▶ _Trecho apresentado_
Este é um texto sobre uma ideia e sobre como essa ideia será recebida pelo público leitor. Quer ver? Via Gazeta, a crônica de Paulo Polzonoff Jr.:
Depois
de um dia especialmente tenso, minha mulher chega em casa e me encontra
com o olhar meio perdido. Oi, tudo bem?, pergunta ela depois de passar
os 15 minutos regulamentares adulando a Catota e reclamando da louça que
esqueci (realmente esqueci) de lavar. Respondo que não, que está tudo
horrível, que a Câmara “aprovou” a prisão do deputado Daniel Silveira e
que Jair Bolsonaro “dilmou” ao nomear um general para a presidência da
Petrobras.
Mas,
assim que as palavras saem da minha boca, caio no riso. Não é um riso
histérico nem desesperado. É um riso gostoso, de alívio mesmo. De quem
se percebe ridículo. Minha mulher fica ali, batendo o pezinho nervoso e
com a Catota no colo, esperando uma explicação – e também que eu me
levante para lavar a louça. Mas me falta fôlego. Me dói a barriga.
Aos
poucos, porém, o ataque de riso perde força. Solto um “ai, ai” que é
quase um pedido de trégua para mim mesmo. Chamo, então, minha mulher
para que ela se sente ao meu lado no sofá e repita a pergunta que fez ao
chegar em casa. Não a da louça. A outra. E dessa vez respondo que está
tudo ótimo, porque está mesmo. E tudo está melhor ainda porque sou capaz
de perceber.
Não fuja da raia, não!
Antes
que o texto avance, acho por bem reafirmar o óbvio, isto é, que sou
contra qualquer intervenção política na Petrobras. Também considero que o
Congresso errou feio ao permitir que o deputado Daniel Silveira
permanecesse preso. Mas entendo a primeira “tragédia”. E, com algum
esforço, sou capaz também de entender a segunda.
Interdição do debate público
Mas
este não é um texto sobre a importância das ideias liberais na economia
nem exatamente uma defesa da liberdade de expressão. Este é um texto
sobre uma ideia e sobre como essa ideia será recebida pelo público
leitor. Quer ver?
A ideia
A
ideia a que me refiro é aquela contida nos primeiros parágrafos. É uma
ideia mais filosófica do que política. Uma ideia sobre a real influência
das “decisões de macroimpacto”, como diria um coach, na vida de cada um
de nós.

▶ _Material fornecido_
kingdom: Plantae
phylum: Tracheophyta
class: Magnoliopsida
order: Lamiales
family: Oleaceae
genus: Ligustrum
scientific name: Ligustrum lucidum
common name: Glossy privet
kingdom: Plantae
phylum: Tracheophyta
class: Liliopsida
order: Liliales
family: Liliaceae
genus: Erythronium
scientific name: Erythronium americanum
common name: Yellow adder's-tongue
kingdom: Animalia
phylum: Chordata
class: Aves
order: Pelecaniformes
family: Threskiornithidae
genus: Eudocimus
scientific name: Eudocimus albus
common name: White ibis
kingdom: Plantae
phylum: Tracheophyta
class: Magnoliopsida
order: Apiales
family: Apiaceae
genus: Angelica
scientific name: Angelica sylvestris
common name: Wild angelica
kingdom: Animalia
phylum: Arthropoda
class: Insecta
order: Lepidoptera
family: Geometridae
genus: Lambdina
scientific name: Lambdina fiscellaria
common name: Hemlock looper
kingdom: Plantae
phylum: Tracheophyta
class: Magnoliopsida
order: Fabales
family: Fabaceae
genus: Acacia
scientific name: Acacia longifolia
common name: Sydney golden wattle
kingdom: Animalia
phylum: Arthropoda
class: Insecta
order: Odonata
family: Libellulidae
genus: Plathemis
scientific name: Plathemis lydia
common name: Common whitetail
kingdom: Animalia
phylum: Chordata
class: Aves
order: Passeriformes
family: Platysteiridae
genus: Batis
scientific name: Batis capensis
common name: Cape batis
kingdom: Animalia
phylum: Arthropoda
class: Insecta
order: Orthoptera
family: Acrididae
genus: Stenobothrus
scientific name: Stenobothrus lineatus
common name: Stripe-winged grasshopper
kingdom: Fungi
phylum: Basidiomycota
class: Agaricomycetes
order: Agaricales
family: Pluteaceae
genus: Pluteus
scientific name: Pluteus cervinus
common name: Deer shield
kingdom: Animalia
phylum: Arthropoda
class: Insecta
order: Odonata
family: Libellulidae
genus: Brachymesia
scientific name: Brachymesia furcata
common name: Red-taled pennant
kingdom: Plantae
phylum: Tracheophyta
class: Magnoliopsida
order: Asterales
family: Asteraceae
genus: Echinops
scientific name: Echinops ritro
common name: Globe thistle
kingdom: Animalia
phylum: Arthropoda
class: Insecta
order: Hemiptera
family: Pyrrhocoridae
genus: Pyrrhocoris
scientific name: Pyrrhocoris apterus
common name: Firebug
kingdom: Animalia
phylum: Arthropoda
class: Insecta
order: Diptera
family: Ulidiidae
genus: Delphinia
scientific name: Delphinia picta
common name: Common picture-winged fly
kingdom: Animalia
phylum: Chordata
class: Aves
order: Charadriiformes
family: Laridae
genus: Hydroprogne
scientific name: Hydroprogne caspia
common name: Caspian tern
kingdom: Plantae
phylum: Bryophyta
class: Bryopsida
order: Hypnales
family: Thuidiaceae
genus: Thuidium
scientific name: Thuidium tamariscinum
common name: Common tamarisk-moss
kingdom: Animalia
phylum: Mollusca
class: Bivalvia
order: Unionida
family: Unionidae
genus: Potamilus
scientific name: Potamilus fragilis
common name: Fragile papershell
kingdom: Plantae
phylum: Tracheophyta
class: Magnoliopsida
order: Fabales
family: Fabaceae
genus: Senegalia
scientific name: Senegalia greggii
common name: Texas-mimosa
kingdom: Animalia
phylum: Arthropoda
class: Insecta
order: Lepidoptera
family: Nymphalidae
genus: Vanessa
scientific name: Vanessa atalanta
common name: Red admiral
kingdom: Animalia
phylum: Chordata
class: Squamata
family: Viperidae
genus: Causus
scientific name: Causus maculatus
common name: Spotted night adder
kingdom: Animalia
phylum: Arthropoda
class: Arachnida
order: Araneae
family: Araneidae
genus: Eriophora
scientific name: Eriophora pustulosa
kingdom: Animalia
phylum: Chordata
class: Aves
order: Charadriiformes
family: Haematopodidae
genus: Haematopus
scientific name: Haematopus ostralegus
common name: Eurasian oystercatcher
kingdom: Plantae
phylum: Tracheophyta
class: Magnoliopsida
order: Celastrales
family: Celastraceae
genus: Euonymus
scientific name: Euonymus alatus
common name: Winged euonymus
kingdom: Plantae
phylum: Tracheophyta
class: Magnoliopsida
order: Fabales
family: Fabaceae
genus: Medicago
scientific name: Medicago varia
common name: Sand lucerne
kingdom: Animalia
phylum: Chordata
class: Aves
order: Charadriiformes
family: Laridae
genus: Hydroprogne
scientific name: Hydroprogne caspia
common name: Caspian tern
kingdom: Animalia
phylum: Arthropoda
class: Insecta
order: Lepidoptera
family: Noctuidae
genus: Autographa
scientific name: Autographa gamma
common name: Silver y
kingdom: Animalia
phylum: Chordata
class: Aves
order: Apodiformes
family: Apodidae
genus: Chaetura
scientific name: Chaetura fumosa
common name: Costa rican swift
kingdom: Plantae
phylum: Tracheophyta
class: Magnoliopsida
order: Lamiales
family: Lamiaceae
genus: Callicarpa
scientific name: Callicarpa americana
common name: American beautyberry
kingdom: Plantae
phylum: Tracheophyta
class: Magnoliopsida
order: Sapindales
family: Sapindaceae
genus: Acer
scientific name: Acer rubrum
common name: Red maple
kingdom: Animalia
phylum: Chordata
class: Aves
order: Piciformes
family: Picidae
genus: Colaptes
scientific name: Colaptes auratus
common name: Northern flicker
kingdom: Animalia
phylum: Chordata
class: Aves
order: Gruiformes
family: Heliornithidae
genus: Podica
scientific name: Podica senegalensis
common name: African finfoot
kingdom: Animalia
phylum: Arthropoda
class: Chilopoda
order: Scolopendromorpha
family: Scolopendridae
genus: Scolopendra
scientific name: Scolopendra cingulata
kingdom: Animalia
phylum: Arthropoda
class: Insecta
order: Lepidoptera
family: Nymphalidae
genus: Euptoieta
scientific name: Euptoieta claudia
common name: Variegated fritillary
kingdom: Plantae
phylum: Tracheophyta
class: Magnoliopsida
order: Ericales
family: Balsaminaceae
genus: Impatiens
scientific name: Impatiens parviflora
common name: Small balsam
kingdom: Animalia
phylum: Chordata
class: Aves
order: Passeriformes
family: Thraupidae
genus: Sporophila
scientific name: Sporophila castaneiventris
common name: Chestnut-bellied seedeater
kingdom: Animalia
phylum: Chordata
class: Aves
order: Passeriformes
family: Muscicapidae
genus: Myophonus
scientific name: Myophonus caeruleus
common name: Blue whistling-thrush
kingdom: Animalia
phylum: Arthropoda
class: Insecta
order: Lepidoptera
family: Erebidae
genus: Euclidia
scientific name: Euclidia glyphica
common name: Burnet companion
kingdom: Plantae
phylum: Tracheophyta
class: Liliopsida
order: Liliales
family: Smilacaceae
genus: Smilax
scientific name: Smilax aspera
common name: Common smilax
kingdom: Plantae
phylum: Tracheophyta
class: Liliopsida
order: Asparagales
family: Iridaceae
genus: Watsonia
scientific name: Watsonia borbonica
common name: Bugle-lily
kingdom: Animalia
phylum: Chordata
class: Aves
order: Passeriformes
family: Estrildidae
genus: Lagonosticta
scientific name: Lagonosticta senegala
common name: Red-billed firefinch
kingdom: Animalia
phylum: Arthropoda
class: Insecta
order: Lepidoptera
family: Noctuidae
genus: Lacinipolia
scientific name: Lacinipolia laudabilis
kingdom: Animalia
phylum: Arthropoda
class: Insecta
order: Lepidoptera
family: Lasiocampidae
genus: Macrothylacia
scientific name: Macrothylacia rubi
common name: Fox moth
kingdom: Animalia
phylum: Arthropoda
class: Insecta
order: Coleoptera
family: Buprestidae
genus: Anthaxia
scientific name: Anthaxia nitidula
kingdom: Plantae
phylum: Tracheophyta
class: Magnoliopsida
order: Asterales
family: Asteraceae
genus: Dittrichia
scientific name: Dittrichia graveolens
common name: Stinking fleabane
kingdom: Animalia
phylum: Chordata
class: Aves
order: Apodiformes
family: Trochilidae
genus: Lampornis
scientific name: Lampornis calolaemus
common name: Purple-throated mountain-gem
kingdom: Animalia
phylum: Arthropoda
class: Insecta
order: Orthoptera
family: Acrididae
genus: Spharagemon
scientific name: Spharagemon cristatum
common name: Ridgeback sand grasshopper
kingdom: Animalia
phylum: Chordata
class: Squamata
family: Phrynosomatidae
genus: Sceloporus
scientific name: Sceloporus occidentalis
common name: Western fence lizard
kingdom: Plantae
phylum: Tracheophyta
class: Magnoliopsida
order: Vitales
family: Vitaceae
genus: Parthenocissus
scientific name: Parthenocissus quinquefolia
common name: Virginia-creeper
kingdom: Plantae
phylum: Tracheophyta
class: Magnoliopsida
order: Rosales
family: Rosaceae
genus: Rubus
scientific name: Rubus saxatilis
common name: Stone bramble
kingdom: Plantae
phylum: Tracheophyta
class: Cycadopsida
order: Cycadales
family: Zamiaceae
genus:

▶ _Exercícios propostos_
1) Diga se cada afirmação abaixo está de acordo com a crônica, respondendo sim ou não e citando literalmente as palavras do texto que decidem a questão: (a) quem narra se declara contrário a qualquer intervenção política na Petrobras; (b) quem narra avalia que o Congresso acertou ao manter o deputado Daniel Silveira preso; (c) o riso de quem narra é descrito como histérico.
2) Reescreva a parte da crônica que vai de "Não fuja da" até "entender a segunda.", inclusive, substituindo "Congresso" por "Parlamento".
Baseie-se apenas na crônica, sem recorrer ao material.

▶ _Respostas do exercício_
1)
(a) Sim: "sou contra qualquer intervenção política na Petrobras".
(b) Não: "o Congresso errou feio ao permitir que o deputado Daniel Silveira permanecesse preso".
(c) Não: "Não é um riso histérico nem desesperado."

2)
Não fuja da raia, não!
Antes
que o texto avance, acho por bem reafirmar o óbvio, isto é, que sou
contra qualquer intervenção política na Petrobras. Também considero que o
Parlamento errou feio ao permitir que o deputado Daniel Silveira
permanecesse preso. Mas entendo a primeira “tragédia”. E, com algum
esforço, sou capaz também de entender a segunda.